Many people are afraid to exercise once they have been diagnosed with osteoporosis because they are concerned that exercise may cause a fracture. However, exercise can be very beneficial even after diagnosis. MayoClinic.com recommends three kinds of exercise: 1) strength training to improve your posture; 2) low-impact aerobic exercises such as walking, elliptical trainer and step aerobics; and 3) flexibility exercises to improve your posture and balance. Those with osteoporosis should avoid high-impact exercises (such as jumping or running) as well as exercises which require bending forward or twisting at the waist such as touching your toes, using a rowing machine, golf, tennis, bowling and some yoga and Pilates movements. Be sure to get your doctor’s approval before you begin an exercise program.

Eating for a healthy strong skeleton

Caffeine, alcohol, sugar and salt cause more calcium to be lost than absorbed. Also, a diet high in animal protein can contribute to bone loss because animal protein leaches calcium from the bones. A series of studies from the Cornell-China-Oxford Project on Nutrition, Health and Environment, by nutritional biochemist T. Colin Campbell and his colleagues, suggests that increased levels of animal-based proteins, including protein from dairy products, “almost certainly contribute to a significant loss of bone calcium while vegetable-based diets clearly protect against bone loss”.

A conservative interpretation of the report is that you definitely shouldn’t increase animal protein intake to get your calcium. In other words, don’t add several glasses of milk per day to your current diet. Instead, replace low calcium protein sources with high calcium protein sources such as: beans (navy, white, soy & black-eyed peas), fortified breakfast cereals, soy products (tofu, soy-based beverages), calcium-fortified orange juice, and some dark green leafy vegetables (collard greens, turnip greens, bok choy, mustard greens).

bones-best-foods

Calcium & Vitamin D

Getting enough calcium, whether through diet, supplements, or both, is essential to maintaining bone strength and can prevent osteoporosis-related fractures.

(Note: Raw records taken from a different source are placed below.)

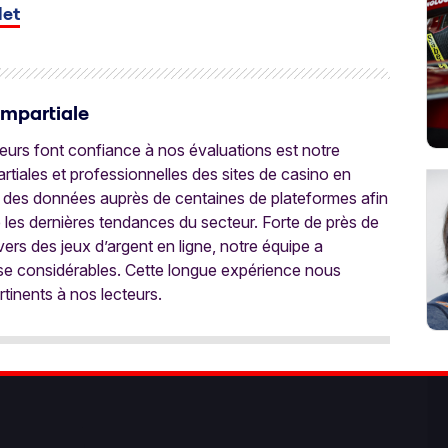
let
Impartiale
oueurs font confiance à nos évaluations est notre
tiales et professionnelles des sites de casino en
 des données auprès de centaines de plateformes afin
e les dernières tendances du secteur. Forte de près de
ers des jeux d’argent en ligne, notre équipe a
ise considérables. Cette longue expérience nous
rtinents à nos lecteurs.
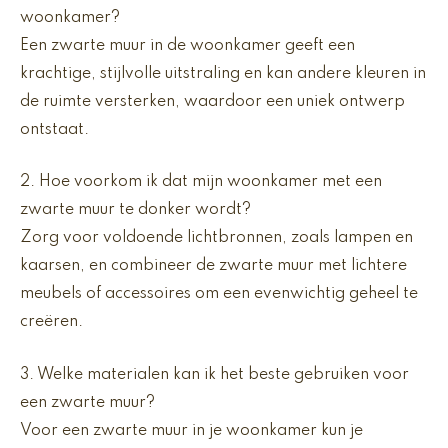
woonkamer?
Een zwarte muur in de woonkamer geeft een
krachtige, stijlvolle uitstraling en kan andere kleuren in
de ruimte versterken, waardoor een uniek ontwerp
ontstaat.
2. Hoe voorkom ik dat mijn woonkamer met een
zwarte muur te donker wordt?
Zorg voor voldoende lichtbronnen, zoals lampen en
kaarsen, en combineer de zwarte muur met lichtere
meubels of accessoires om een evenwichtig geheel te
creëren.
3. Welke materialen kan ik het beste gebruiken voor
een zwarte muur?
Voor een zwarte muur in je woonkamer kun je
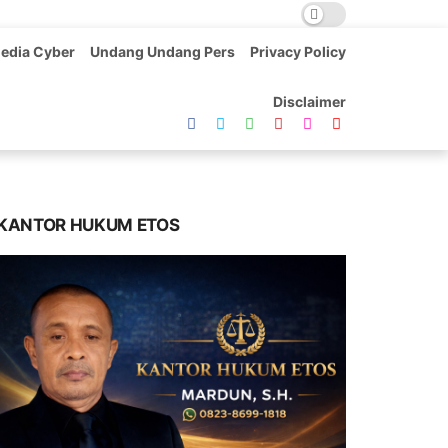
edia Cyber
Undang Undang Pers
Privacy Policy
Disclaimer
KANTOR HUKUM ETOS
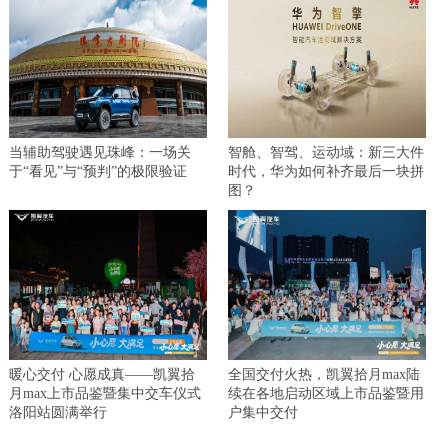
当辅助驾驶遇见珠峰：一场关
智舱、智驾、运动域：新三大件
于“看见”与“预判”的极限验证
时代，华为如何补齐最后一块拼
图？
暖心交付 心愿成真——凯翼拾
全国交付火热，凯翼拾月max陆
月max上市品鉴暨集中交车仪式
续在各地启动区域上市品鉴暨用
洛阳站圆满举行
户集中交付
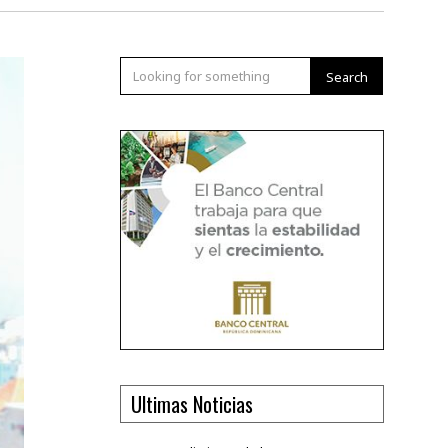
Search
Ultimas Noticias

Vitamin D plays a major role in calcium absorption and bone health. The National Osteoporosis Foundation (NOF) recommends adults under age 50 need 1,000 mg of calcium daily and 400-800 IU of Vitamin D. For adults age 50 and over 1,200 mg of calcium daily and 800-1000 IU vitamin D are recommended.

Be good to your skeleton and give it the exercise and nutrients it needs to stay healthy and support you throughout your life. I hope you and your skeleton have a fun and safe Halloween! –Karin.